In the Google Cloud console, go to the VM instances page.
In the VM instances section, click the name of the VM instance.
In the Network interfaces section, click View details under the Network details column.
In the Network configuration analysis section, check the applicable firewall rules. For more information, see View logs.
If you are unsure about the IP addresses, ports, and protocols being used for the connection, you can use VPC Flow Logs to identify the traffic.
To make sure that you create your firewall rules correctly, see VPC firewall rules.
A higher priority rule without logging applies
Firewall rules are evaluated according to their priorities. Only one firewall rule applies to matching traffic. If a higher priority rule matches the traffic but does not have logging enabled, logs are not generated even if a lower-priority rule with logging enabled also matches the traffic.

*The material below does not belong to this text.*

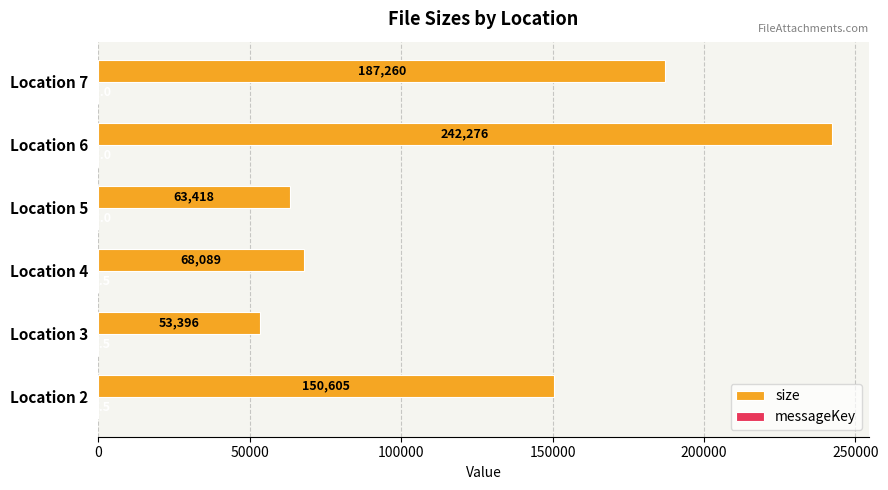

At which label is size closest to 147836?

Location 2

To troubleshoot this issue, run a connectivity test from source to destination. For more information, see Create and run Connectivity Tests. This will provide you information about the firewall rule used for the connection.
In the Google Cloud console, go to the VM instances page.
In the VM instances section, click the name of the VM instance.
In the Network interfaces section, click View details under the Network details column.
In the Network configuration analysis section, check the applicable firewall rules and identify your custom rules in that list.
Temporarily enable logging for all of those custom firewall rules. With logging enabled, you can identify which rule is matching traffic.
After you identify the rule, disable logging for rules that don't require it. To disable firewall rules logging, see Disable firewall policy rules logging.
Missing metadata for some log entries
If you notice missing metadata for some log entries in Logs Explorer, this might be caused by a delay in configuration propagation.
If you update a firewall rule that has firewall logging enabled, it might take a few minutes before Google Cloud finishes propagating the changes necessary to log traffic that matches the rule's updated components.